- British quad poster
- Directed by: Wolf Rilla John Peverall (asst. dir.)
- Screenplay by: Falkland L. Cary Philip King
- Based on: the play Watch It, Sailor! by Falkland Cary & Philip King
- Produced by: Maurice Cowan Anthony Nelson-Keys Michael Carreras
- Starring: Dennis Price Liz Fraser Irene Handl
- Cinematography: Arthur Grant Len Harris
- Edited by: James Needs Alfred Cox
- Music by: Douglas Gamley John Hollingsworth
- Production companies: Maurice Cowan Productions (for) (as Cormorant) Hammer Film Productions
- Distributed by: Columbia Pictures Corporation/ BLC (UK)
- Release date: 14 August 1961 (UK);
- Running time: 89 minutes
- Country: United Kingdom
- Language: English

= Watch It, Sailor! =

1961 British film by Wolf Rilla

Watch it, Sailor! is a 1961 black-and-white British comedy film directed by Wolf Rilla for Hammer Films and starring Dennis Price, Liz Fraser and Irene Handl. The screenplay was by Falkland L. Cary and Philip King based on their 1960 play of the same name, a sequel to their earlier play, Sailor Beware, filmed in 1956. Bernard Robinson was Production Designer, Roy Ashton did Makeup, and Don Mingaye was the Art Director. The film was originally announced for Sydney Box Associates. It was shot at Hammer's Bray Studios in Berkshire.

Production ran from 24 January 1961 through 1 March 1961, and it was released in the UK on 14 August to little fanfare and disappointing reviews (which was odd since the play had been so successful). This would be Hammer's last attempt at a comedy for many years thereafter.

==Premise==
Albert, a sailor, returns home to Britain to marry his fiancée. He is getting drunk at a bar rather than going to the ceremony. A drunk at the bar explains the horror of the mother-in-law syndrome. He eventually leaves with his sailor companion Carnoustie and gets in a car to go to the ceremony but the car (an Austin Six) breaks down. They run to the church but the vicar has postponed the wedding to do a funeral.

Everyone is waiting in the church. The bride Shirley chats with her mother. Meanwhile, her father Henry is latest of all and enters the pub which the sailors left and starts to get drunk.
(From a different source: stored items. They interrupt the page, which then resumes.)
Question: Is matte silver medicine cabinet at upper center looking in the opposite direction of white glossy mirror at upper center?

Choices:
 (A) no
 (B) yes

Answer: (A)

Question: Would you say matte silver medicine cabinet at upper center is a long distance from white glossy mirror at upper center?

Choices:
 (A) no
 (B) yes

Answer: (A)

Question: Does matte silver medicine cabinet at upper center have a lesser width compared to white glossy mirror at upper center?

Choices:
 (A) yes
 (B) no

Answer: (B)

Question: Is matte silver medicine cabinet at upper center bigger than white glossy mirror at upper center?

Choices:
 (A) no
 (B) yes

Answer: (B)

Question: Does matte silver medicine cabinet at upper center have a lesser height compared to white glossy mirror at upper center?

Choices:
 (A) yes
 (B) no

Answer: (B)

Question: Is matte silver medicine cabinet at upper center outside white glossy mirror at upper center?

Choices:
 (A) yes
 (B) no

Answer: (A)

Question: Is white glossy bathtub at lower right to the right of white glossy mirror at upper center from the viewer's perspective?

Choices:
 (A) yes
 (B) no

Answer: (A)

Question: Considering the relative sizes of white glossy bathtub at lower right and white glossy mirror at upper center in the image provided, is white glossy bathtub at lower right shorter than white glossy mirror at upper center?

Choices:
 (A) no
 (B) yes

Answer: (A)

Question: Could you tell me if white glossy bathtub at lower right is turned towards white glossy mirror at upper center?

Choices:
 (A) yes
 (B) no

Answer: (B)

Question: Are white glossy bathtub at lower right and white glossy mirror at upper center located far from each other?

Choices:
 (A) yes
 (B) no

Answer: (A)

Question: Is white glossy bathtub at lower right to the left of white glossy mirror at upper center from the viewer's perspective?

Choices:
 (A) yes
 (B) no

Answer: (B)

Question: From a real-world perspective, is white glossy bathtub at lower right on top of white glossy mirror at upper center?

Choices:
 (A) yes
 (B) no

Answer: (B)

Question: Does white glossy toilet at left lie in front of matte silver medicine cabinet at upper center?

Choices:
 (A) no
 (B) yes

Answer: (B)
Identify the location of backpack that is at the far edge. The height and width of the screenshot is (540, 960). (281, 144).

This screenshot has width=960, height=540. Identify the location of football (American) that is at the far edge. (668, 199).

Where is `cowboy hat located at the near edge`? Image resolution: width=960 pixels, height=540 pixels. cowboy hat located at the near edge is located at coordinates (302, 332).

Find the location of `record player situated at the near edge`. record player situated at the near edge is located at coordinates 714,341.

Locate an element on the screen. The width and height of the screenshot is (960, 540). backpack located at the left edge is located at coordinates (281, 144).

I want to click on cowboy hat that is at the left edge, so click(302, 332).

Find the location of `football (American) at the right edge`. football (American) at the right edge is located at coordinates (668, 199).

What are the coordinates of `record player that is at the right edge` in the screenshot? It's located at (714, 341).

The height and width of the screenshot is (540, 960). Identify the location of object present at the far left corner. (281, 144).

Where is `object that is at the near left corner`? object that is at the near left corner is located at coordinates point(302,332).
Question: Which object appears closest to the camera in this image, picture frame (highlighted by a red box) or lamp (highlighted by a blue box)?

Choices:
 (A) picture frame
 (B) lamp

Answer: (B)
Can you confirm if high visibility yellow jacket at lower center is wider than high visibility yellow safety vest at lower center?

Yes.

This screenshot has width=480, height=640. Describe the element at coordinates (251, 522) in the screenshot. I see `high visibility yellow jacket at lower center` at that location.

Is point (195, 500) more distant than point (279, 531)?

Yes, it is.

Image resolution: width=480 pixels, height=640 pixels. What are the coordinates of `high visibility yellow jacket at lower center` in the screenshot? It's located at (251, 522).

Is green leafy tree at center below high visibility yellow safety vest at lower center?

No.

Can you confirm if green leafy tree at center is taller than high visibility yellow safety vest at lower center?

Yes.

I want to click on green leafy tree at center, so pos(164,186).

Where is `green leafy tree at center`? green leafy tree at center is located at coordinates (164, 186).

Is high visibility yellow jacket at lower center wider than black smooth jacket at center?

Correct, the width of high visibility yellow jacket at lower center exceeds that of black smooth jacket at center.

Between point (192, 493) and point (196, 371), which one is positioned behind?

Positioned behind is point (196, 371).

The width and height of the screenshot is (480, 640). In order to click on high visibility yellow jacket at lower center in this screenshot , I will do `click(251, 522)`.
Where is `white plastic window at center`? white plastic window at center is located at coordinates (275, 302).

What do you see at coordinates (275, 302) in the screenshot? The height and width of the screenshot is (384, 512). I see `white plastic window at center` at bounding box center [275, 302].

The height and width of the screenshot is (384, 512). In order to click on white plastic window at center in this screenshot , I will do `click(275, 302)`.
Back at the bride's home the maid of honour, Daphne, says she is going back to the church to see Carnoustie. However a telegram is received from Lt Comm Hardcastle saying the wedding cannot proceed for legal reasons. Albert and Carnoustie are now at the church with the vicar and organist.

==Cast==

- Dennis Price as Lt. Cmdr Hardcastle
- Liz Fraser as Daphne Pink
- Irene Handl as Edie Hornett, the bride's aunt
- Vera Day as Shirley Hornett
- Graham Stark as Carnoustie Bligh
- John Meillon as Albert Tufnell
- Marjorie Rhodes as Emma Hornett
- Cyril Smith as Henry Hornett
- Frankie Howerd as church organist
- Miriam Karlin as Mrs. Lack
- Arthur Howard as vicar
- Renée Houston as Mrs. Mottram
- Brian Reece as solicitor
- Bobby Howes as drunk
- Harry Locke as ticket collector
- William Mervyn as ship's captain
- Marianne Stone as woman with child
- Diane Aubrey as barmaid

==Critical reception==
The Monthly Film Bulletin wrote: "The cast is crowded with guest stars and talented comedy actors, but slack direction and a flat-footed adaptation from the currently playing stage hit cramp everyone's style. In general it is a case of old jokes and character gimmicks, re-presented without a glimmer of wit or originality."
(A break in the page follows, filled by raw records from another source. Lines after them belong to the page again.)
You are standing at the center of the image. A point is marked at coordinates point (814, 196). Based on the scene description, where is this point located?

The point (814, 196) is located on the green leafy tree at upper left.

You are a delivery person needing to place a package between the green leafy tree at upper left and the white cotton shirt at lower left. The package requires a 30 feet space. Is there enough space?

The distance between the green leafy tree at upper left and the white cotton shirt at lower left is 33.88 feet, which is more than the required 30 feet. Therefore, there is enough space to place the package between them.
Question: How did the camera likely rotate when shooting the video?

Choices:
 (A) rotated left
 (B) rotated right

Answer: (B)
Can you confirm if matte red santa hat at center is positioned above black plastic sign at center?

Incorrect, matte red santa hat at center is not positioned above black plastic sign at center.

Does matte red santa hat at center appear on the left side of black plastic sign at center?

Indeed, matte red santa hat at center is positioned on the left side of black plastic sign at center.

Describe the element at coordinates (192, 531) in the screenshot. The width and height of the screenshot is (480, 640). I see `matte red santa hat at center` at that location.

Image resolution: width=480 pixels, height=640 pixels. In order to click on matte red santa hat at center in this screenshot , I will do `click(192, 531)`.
The Radio Times wrote, "A host of familiar British comedy talent fill out the cast including Irene Handl, Miriam Karlin and Frankie Howerd ... this is unexceptional, though some enjoyment can be found watching the old pros go through their paces."
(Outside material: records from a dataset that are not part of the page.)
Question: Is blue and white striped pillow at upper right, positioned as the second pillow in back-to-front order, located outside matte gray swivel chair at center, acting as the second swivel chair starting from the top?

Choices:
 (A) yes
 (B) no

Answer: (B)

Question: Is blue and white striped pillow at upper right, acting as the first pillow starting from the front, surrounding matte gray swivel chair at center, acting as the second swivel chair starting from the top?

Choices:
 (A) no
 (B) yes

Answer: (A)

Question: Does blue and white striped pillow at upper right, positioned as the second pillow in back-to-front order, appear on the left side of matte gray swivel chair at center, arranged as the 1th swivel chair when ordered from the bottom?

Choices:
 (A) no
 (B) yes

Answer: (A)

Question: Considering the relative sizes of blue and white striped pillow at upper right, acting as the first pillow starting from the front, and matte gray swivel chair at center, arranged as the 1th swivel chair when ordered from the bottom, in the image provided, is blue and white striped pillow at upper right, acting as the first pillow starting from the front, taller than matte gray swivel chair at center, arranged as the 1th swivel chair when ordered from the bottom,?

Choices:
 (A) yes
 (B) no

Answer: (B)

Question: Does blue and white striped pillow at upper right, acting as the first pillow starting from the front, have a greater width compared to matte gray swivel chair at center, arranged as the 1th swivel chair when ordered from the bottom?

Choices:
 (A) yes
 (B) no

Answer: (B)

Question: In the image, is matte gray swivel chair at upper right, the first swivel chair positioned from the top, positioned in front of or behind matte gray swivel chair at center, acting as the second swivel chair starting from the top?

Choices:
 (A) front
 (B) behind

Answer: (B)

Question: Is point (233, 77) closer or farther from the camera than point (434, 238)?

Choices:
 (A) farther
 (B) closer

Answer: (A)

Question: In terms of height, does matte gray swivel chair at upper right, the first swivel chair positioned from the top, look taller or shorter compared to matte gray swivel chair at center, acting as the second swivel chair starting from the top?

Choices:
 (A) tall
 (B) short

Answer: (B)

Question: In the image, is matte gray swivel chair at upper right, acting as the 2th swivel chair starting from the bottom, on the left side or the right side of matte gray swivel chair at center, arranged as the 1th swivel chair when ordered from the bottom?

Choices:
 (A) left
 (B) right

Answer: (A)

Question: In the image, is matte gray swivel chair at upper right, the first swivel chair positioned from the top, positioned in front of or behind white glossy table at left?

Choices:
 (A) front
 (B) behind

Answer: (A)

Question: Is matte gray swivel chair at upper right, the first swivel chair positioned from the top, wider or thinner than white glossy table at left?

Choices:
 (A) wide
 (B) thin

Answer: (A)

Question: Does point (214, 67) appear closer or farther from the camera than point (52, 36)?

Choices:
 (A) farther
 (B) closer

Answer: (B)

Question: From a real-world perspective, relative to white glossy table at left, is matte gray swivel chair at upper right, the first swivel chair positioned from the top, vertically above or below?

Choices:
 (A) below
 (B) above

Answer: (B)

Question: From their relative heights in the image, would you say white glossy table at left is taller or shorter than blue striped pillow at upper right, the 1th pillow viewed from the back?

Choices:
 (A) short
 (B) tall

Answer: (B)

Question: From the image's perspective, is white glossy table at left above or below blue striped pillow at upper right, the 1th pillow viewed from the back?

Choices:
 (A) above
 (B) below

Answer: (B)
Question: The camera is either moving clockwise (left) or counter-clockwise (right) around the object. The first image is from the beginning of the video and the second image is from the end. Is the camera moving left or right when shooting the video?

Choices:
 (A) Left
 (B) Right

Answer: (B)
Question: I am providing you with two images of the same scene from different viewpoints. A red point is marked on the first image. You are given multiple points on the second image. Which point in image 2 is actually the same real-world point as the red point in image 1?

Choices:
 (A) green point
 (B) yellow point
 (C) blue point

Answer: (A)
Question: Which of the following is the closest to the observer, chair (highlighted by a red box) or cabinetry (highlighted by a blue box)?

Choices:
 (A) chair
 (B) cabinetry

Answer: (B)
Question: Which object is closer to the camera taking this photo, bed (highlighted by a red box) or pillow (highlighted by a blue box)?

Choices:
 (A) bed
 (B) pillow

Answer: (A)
Allmovie wrote, "the two great scene-stealers in this comedy of errors are Irene Handl as the bride's eccentric (okay, she's just plain dotty) aunt, whose ramblings have a surreal quality; and Dennis Price as the droll-witted officer who is forced by orders to interfere with the impending marriage, and then ordered to make it right. With the cock of an eye-brow or the slight curl of a lip, before he even utters a line, Price dominates every scene in which he appears, and even if the rest of the movie weren't as funny as it is, his performance would be worth the price of admission."